Copy each line below that contains "lines".

*** Opening Extracted data ***

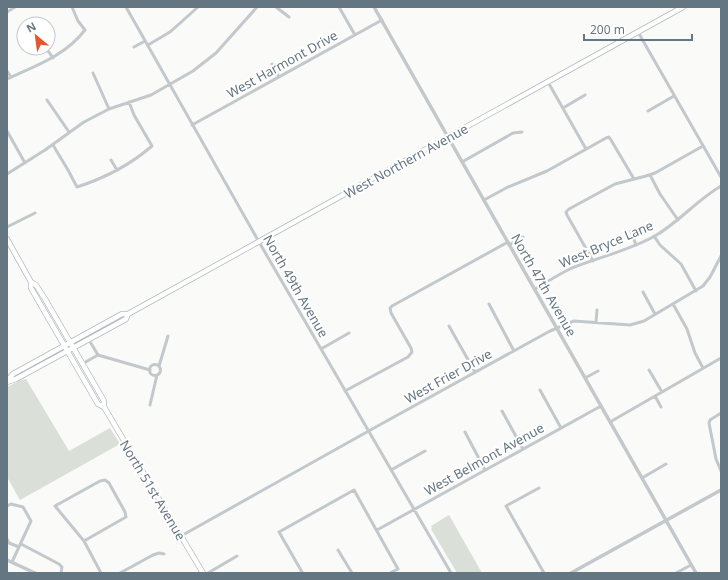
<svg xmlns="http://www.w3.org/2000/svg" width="728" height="580" font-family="'Noto Sans',sans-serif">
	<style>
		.green { fill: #dadfd7 }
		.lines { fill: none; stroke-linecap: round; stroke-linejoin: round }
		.primary-casing { stroke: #b5babe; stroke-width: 6 }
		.minor { stroke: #c3c8cc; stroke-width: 3 }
		.tertiary { stroke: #c3c8cc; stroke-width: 3.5 }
		.primary { stroke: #fff; stroke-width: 4.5 }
		.labels { text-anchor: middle; stroke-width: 4; stroke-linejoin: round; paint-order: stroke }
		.street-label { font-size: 13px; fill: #657683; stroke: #fff }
	</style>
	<rect width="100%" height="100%" fill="#fafaf8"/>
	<path class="green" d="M 26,379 L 69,451 L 110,428 L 120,444 L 20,500 L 7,477 L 7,387 L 21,380 Z
		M 449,515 L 482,573 L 457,573 L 431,529 L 432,528 L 431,526 Z"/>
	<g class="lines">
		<defs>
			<path id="primary" d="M 7,239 L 31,282 L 31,288 L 98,404 L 104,407 L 203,573
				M 31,282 L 36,285 L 45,299 L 104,401 L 104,407
				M 7,381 L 13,374 L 122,314 L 128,314
				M 7,382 L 16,379 L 126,319 L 128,314 L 683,7"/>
		</defs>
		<use href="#primary" class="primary-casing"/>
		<path class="minor" d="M 126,7 L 259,242 L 451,573
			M 276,7 L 289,17
			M 339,7 L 355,35
			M 7,12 L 15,7
			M 638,32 L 721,177
			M 148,45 L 170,32 L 198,7
			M 134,47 L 145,41
			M 46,48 L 53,58
			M 272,64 L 279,77
			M 7,71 L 11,77
			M 93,73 L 109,109
			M 7,79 C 35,66 65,56 85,30 L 78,21 L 72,7
			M 548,82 L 586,149
			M 47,100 L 69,132
			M 563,108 L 585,95
			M 648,111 L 674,96
			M 192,125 L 382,20
			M 7,131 L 25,163
			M 53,145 L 68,170 L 77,187 C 105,178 130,165 152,146 L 134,115 L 129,102
			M 111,160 L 117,170
			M 462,162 L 513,133 L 522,132
			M 7,174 L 45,150 L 84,122 L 109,109 L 151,95 L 193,71 L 216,53 L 257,7
			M 650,175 L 660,194 L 678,220
			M 484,200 L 508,187 L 547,171 L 606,138 L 609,137 L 611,140 L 634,179
			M 7,227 L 35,213
			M 631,231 L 636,245
			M 654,236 L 660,245 L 681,264 L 696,291
			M 509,245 L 523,237
			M 593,261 L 567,215 L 566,212 L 569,209 L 615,184 L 646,176 L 655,173 L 703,146
			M 535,289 C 547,282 559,274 572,268 C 600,257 630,250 655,236 C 679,222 697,200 721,186
			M 643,292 L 655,314
			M 489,304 L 514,351
			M 673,304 L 687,329 L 695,353 L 703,368
			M 596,322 L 597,310
			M 449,326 L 475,372
			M 89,340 L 98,355
			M 321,349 L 349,333
			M 82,364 L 98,355 L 150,370
			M149.5 370a5.5 5.5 0 1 1 11 0a5.5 5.5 0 1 1-11 0Z
			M 159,366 L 168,336
			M 649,370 L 662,392
			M 585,378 L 598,371
			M 540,390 L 561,428
			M 345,391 L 408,357 L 412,352 L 411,348 L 391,313 L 390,308 L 392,306 L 508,242
			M 655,396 L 661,407
			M 150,405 L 157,375
			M 502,411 L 523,449
			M 721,413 L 710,420 L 709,423 L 716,459 L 721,471
			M 610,422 L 721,358
			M 465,432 L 485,470
			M 391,470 L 425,451
			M 642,478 L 666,464
			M 539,488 L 506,506 L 544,573
			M 7,506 L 11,504 L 23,507 L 31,521 L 12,562
			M 377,530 L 601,406
			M 181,536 L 374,428 L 550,331 L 574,321 L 630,325 L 644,321 L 703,286 L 710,277 L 721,256
			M 7,539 L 9,543 L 19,547
			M 84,541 L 126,517 L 125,512 L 109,483 L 105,480 L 100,481 L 55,506 L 84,541 L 101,573
			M 21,544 L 59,564 L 62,567 L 61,573
			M 338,550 L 352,573
			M 120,573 L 153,555 L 159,553 L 164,554
			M 208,573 L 237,556
			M 300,573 L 302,572 L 279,532 L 354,490 L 398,569 L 390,573
			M 676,573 L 691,565"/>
		<path class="tertiary" d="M 374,7 L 696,573
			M 7,560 L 35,573
			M 571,573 L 721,490"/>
		<use href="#primary" class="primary"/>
	</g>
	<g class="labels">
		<g class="street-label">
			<text transform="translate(282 64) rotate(-29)" y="5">West Harmont Drive</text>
			<text transform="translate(406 161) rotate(-29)" y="5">West Northern Avenue</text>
			<text transform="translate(606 244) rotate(-23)" y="5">West Bryce Lane</text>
			<text transform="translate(544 285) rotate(60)" y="5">North 47th Avenue</text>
			<text transform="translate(296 286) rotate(60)" y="5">North 49th Avenue</text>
			<text transform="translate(448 376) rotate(-29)" y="5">West Frier Drive</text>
			<text transform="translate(484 459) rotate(-29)" y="5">West Belmont Avenue</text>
			<text transform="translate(153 490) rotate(59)" y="5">North 51st Avenue</text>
		</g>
	</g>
	<rect width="728" height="580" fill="none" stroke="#657683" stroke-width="16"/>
	<g transform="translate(36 36) rotate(331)"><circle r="19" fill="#ffffff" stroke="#c1c8cd"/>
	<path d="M0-3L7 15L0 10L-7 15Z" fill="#e4572e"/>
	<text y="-6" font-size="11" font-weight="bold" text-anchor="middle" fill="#657683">N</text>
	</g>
	<path d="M584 34v6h108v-6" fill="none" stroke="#657683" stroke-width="2"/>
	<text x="590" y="34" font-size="12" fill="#657683" stroke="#ffffff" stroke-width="3" paint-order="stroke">200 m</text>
</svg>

*** Closing Extracted data ***

◆ **Worked solution**
		.lines { fill: none; stroke-linecap: round; stroke-linejoin: round }
	<g class="lines">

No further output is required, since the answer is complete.